O regime duvalierista foi derrubado em 1986, Aristide foi eleito em 1990. Nem bem tinha começado seu governo, aos 7 meses, foi derrubado por militares remanescentes do duvalierismo. Se exilou nos EUA e retornou, reconduzido pelo governo de Bill Clinton, em 1994, para o que se chama de “segundo Aristide”. Depois de um mandato de Preval, ele passou a implementar uma política econômica neoliberal, se chocou e se distanciou do partido – Lavalas – que o havia eleito e passou a ser acusado de vínculos com o narcotráfico, de corrupção e de organização de bandas armadas que passaram a atacar grupos de oposição, movimentos sociais, intelectuais e lideres da oposição.
Aristide foi perdendo o controle do país, mobilizações populares contra ele foram crescendo. Ao longo do segundo semestre de 2003, ele continuava a dispor de grupos populares armados por ele. A falta de recursos externos foi levando o país a um processo de desintegração acelerada, sem serviços públicos, sem forças de segurança, com grupos de-ex-militares armados cruzando a fronteira para atacar o governo.
Foi nesse contexto de véspera de guerra civil, que os governos dos EUA e da França se reivindicaram o direito de intervir, derrubando o governo de Aristide. Alegando que os governos da região preferiam a presença de tropas latino-americanas, o Brasil, a Argentina, o Uruguai e o Chile, substituíram esse contingente com suas tropas.

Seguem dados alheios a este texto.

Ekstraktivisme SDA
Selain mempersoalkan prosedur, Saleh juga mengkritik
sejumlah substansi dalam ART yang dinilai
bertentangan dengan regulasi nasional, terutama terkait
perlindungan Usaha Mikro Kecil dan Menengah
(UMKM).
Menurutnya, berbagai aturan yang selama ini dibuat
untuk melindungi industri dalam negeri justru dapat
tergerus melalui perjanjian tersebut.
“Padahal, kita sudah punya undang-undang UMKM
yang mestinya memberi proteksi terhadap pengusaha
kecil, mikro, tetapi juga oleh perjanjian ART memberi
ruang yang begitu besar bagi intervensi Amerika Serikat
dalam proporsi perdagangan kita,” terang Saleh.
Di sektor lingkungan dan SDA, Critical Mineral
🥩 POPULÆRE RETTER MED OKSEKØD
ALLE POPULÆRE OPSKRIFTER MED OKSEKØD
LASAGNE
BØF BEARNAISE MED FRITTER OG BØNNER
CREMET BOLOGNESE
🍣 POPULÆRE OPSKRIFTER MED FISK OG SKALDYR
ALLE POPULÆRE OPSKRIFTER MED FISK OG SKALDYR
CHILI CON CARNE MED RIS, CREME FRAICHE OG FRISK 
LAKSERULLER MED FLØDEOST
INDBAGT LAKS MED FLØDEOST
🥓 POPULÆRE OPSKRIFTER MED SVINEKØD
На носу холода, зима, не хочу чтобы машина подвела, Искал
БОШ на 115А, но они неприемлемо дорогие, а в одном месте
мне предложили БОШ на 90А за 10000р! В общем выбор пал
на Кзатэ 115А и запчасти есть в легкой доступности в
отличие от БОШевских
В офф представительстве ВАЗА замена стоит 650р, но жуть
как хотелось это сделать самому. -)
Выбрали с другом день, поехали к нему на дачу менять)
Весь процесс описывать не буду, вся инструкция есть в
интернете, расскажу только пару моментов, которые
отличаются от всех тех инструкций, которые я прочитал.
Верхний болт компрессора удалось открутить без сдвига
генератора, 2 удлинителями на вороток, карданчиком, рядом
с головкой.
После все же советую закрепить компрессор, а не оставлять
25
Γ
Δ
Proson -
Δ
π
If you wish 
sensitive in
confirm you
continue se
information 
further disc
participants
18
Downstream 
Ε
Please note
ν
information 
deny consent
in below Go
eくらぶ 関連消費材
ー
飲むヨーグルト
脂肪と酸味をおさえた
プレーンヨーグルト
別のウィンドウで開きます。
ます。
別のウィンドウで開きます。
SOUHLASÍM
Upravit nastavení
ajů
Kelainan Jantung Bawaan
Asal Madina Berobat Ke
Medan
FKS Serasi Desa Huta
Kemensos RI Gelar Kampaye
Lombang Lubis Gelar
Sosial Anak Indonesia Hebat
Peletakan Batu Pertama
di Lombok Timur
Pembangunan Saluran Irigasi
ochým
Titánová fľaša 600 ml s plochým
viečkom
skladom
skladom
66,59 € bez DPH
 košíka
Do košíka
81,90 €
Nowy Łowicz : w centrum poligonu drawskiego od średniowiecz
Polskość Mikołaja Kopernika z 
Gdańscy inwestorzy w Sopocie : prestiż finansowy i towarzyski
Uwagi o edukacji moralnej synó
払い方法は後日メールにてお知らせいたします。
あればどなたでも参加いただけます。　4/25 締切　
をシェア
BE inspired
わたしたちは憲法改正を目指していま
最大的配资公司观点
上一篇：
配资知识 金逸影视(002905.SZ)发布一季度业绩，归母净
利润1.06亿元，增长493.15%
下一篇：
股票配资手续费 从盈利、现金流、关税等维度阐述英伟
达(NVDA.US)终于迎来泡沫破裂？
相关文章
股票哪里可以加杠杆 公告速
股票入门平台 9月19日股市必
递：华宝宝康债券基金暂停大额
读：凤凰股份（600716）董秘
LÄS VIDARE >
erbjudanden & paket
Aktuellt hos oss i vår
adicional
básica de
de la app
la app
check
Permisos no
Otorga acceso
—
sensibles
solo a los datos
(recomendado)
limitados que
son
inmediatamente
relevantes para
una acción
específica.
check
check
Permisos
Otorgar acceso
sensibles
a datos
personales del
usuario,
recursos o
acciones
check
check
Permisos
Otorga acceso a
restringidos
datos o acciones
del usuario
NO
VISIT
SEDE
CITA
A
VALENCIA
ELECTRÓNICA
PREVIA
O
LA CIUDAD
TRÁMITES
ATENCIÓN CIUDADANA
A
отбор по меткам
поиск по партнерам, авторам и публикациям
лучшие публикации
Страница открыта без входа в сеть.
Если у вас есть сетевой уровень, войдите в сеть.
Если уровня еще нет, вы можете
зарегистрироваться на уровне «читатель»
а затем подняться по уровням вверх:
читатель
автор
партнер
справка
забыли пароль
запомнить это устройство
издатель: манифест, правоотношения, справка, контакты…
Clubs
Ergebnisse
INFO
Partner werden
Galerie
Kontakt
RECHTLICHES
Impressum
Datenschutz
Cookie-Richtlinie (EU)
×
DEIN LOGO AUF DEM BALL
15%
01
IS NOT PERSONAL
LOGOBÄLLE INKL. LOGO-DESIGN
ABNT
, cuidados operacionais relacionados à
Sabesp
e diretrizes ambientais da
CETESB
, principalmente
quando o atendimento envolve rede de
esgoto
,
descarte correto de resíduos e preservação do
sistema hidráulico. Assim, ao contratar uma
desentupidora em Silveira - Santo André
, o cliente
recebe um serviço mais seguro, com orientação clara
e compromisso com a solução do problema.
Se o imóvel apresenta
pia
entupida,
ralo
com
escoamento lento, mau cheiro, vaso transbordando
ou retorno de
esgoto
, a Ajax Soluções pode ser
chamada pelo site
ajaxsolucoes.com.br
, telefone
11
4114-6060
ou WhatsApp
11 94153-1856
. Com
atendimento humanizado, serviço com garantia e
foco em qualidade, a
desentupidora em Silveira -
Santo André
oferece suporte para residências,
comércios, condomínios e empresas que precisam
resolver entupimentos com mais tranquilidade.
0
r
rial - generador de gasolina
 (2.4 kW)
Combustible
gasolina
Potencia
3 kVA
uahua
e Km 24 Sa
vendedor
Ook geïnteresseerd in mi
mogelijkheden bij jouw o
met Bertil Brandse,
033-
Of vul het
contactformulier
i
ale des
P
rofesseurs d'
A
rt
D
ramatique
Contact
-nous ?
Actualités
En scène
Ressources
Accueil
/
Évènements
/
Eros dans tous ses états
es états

Aí começa o período contemporâneo do Haiti, com um presidente eleito, René Preval, grandes dificuldades econômicas e sociais, instabilidade institucional, presença de tropas estrangeiras. O seminário que organizamos, Clacso, junto com a Fundação Gerard-Pierre Chareles – o intelectual mais importante do Haiti, grande amigo de Florestan Fernandes, morto há três anos – permite ter visões diversas do quadro atual do Haiti. No próximo texto tratarei de resumir-lhes essas visões.